Over the course of the next years, my works for the company went into more narrative-driven pieces—dance musicals with a plot—and at the same time I began working as a phone-sex operator. I found myself wanting to write a solo play about that, because my experience as an actual sex worker was not really represented well out there in the performance world. (Again, representation matters.) When I toured Phone Whore and found that people wanted to hear what I had to say, and that I was good at it, a whole new world opened up.
Now, sever years after that first terrifying tour of Phone Whore, it's very clear that I love performing. I've also realized that part of my internal pressure to create my own works is that if I didn’t, there would be nothing for me to perform in, as a fat person. The roles allowed to us are limited and boring. I create the works and the characters that represent me, in some way, and what I want to see out in the world.

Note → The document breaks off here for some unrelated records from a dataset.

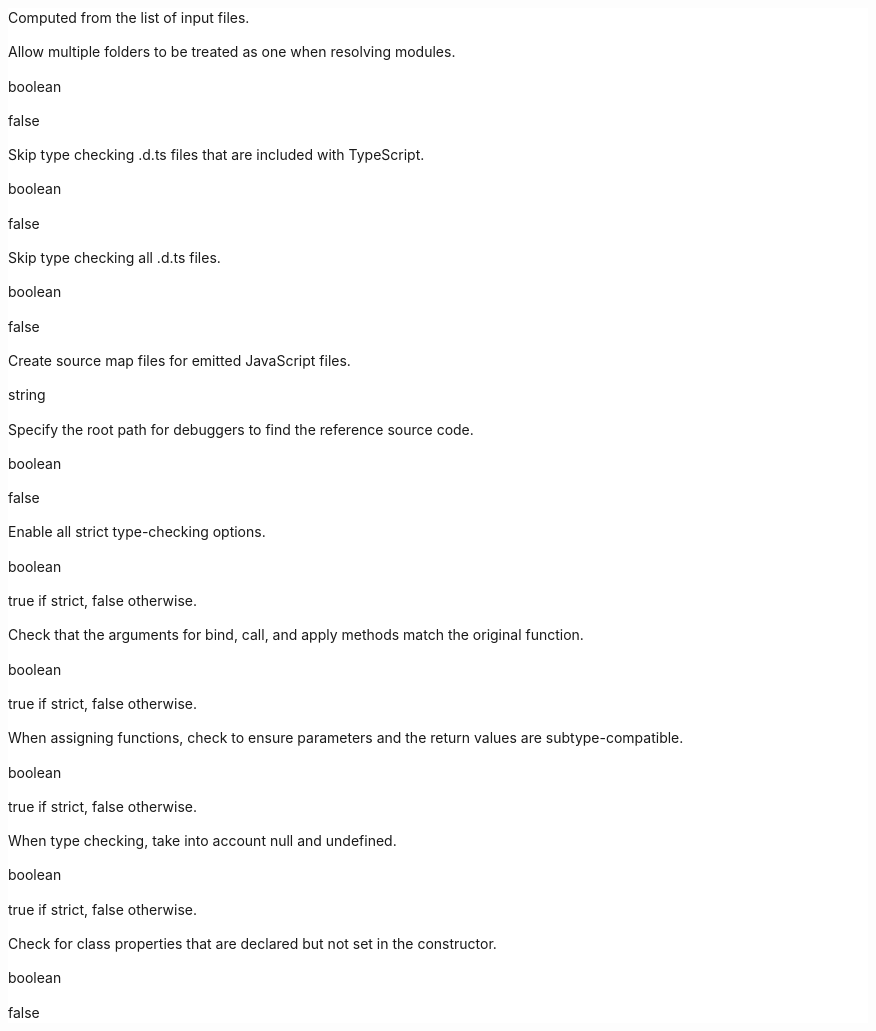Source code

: Computed from the list of input files.

Allow multiple folders to be treated as one when resolving modules.

	
boolean

false

Skip type checking .d.ts files that are included with TypeScript.

	
boolean

false

Skip type checking all .d.ts files.

	
boolean

false

Create source map files for emitted JavaScript files.

	
string

Specify the root path for debuggers to find the reference source code.

	
boolean

false

Enable all strict type-checking options.

	
boolean

true if strict, false otherwise.

Check that the arguments for bind, call, and apply methods match the original function.

	
boolean

true if strict, false otherwise.

When assigning functions, check to ensure parameters and the return values are subtype-compatible.

	
boolean

true if strict, false otherwise.

When type checking, take into account null and undefined.

	
boolean

true if strict, false otherwise.

Check for class properties that are declared but not set in the constructor.

	
boolean

false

“Be the change you want to see in the world.” That’s part of how I became interested in performance: I want to make a world where I have room to create, as a fat middle-aged woman. The other part of it is just something I picked up from two years at Burning Man. They don't have many rules there, but this is on: “No spectators.” In other words, don’t show up to Black Rock City expecting other people to entertain you. Become part of the pageant, as a performer or a caretaker or a technician or as an active, generous audience member. I’ve heard that Burning Man ain’t what it used to be, but I will always be grateful to it for that one concept. In terms of my creative work, I don’t wait any longer for other people to start the party; I bring the party myself.
I want to bring the thing that makes people move inside, that demands thinking and maybe some uncomfortable reflection on one’s own actions. My work ends up being both activism and art. I want that mix, I’m good at both, and in performance is where that finds a home.